I'm having a problem with the clock running fast in Ubuntu 8.04 server (2.6.24-24-generic kernel) running in VirtualBox 3.04.
It's drifting quickly, something like 5 minutes per hour.
I think it was working fine until I upgraded to VirtualBox 3.04 (from 2.something). I had ntpd
running and the only thing I had to do was /etc/init.d/ntp stop
, ntpdate ...
, /etc/init.d/ntp start
when the virtual machine was suspended/resumed.
Today, I've tried installing the VirtualBox Guest Additions, and they're running (according to /etc/init.d/vboxadd status
.)
Running vboxadd-service --foreground --verbose
Results in:
vboxadd-service: Starting 'timesync' in the main thread
vboxadd-service: adjtime by -380331911000 ns
vboxadd-service: adjtime by -381107064000 ns
vboxadd-service: adjtime by -381883899000 ns
Which looks like it's trying, but failing, to update the time.
So, I'm not sure what to do, I can't find any consensus on whether ntpd
should be running or not?

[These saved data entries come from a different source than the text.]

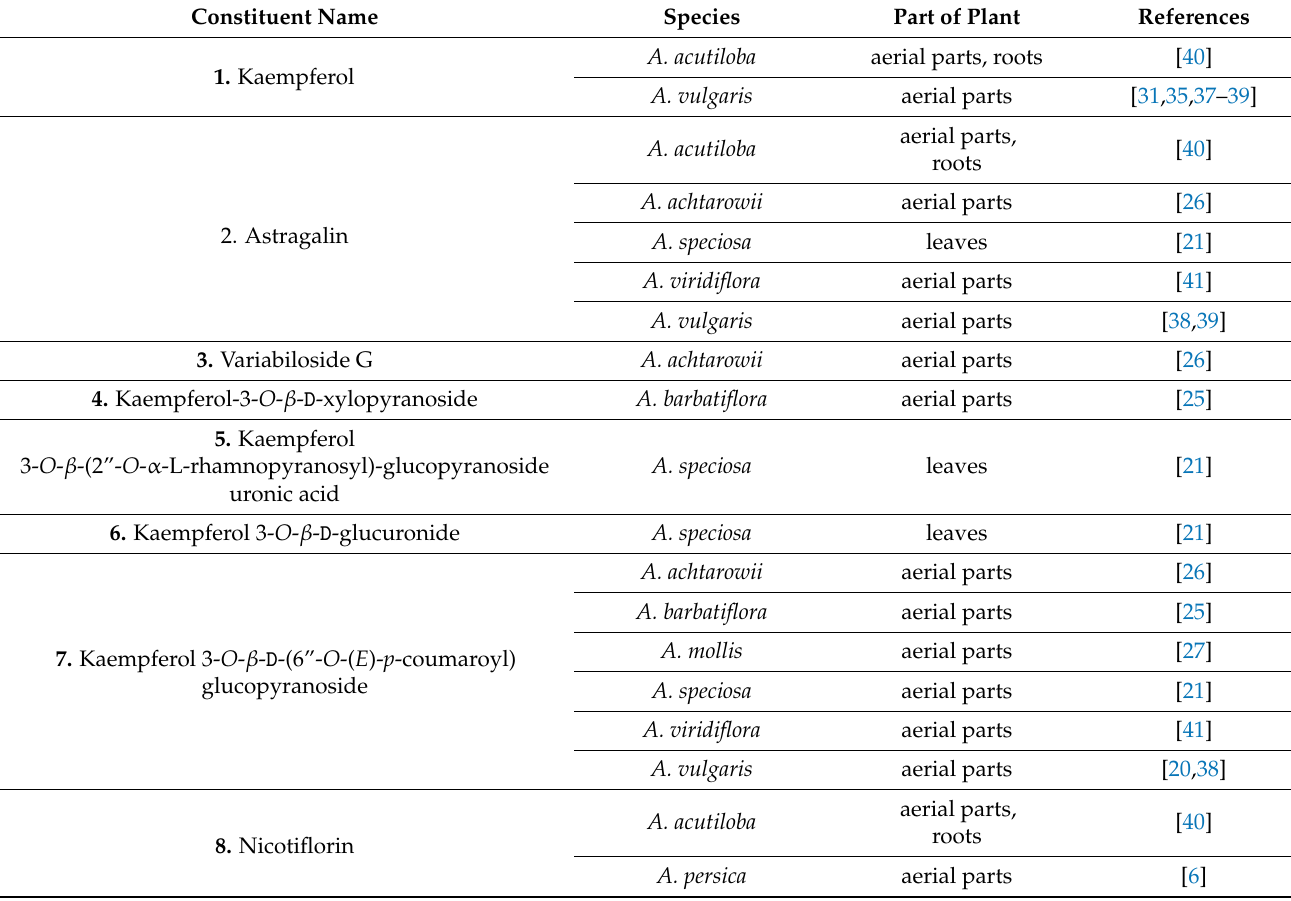
Table 7. The overview on the phenolic compounds identified in the Alchemilla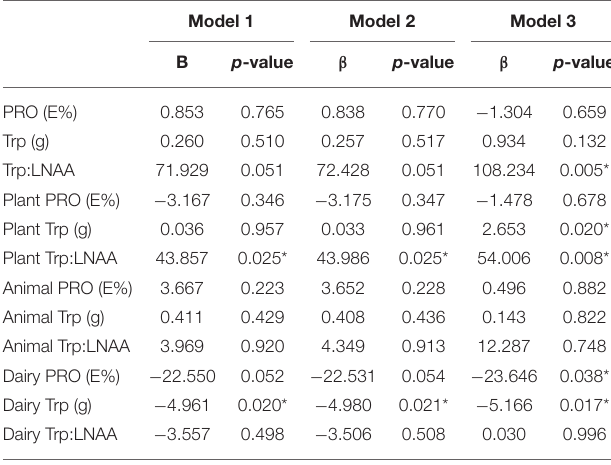
TABLE 4 | Association between sleep duration with dietary protein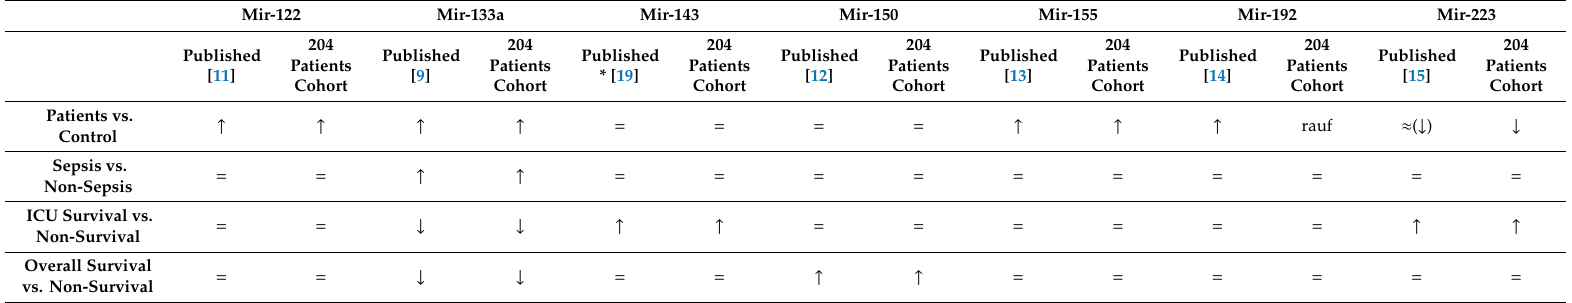
Table 3. Comparison of the data from the current analysis with the respective published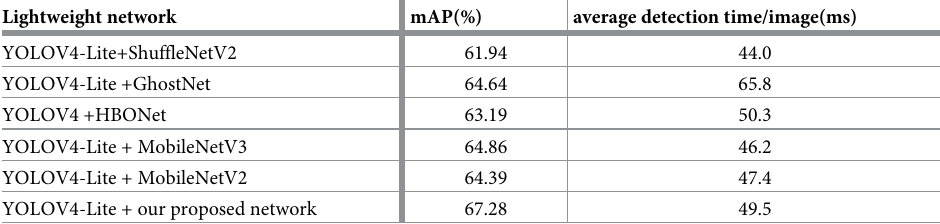
Table 10. Results for different lightweight networks on object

And if not, how do I stop it from starting up again on reboot?
This was a know issue in VirtualBox, resolved by installing the Guest Additions on the Virtual Machine to manage the TimeSync. Their was a similiar problem with VMWare a while back as well. This is just one of the times it was reported for VirtualBox.
Ensure you are running the latest guest additions and it is the latest version provided with your version of VirtualBox.

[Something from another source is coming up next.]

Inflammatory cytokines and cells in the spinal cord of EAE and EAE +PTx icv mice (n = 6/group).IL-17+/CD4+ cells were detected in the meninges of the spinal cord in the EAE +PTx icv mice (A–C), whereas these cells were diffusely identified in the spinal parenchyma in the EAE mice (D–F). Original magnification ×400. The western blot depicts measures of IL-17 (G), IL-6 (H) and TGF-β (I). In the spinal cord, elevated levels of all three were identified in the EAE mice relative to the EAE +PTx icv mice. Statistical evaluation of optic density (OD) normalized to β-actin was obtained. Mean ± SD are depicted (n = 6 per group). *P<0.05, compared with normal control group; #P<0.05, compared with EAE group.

I don't see why you couldn't run ntpd on the system, or cronjob an ntpdate to run every two or three minutes. I remember clock drift being an issue in many VM products at one time or another and the solution was always to make sure both the additions/utilities and the VM product were the same level.

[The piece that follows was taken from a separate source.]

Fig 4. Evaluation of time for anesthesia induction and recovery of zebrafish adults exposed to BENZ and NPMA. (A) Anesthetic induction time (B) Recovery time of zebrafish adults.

You could also see if installing a new VM with an updated version of Ubuntu affects the clock drift at all, or if there's something odd with hyperthreading on your system or some other processor extension enabled in BIOS.
My personal approach would be to look at running a time sync from cron periodically since NTP can sometimes fail without telling me or run at random times which would be great when the clock isn't skewing like mad but in this type of situation...it might be handier to just force it to run consistently. Won't hurt anything aside from chewing a few extra processor cycles.
I don't know about Ubuntu and Virtualbox, but taking from what I know of RedHat and VMware, you could try appending "clock=pit" to your kernel boot options.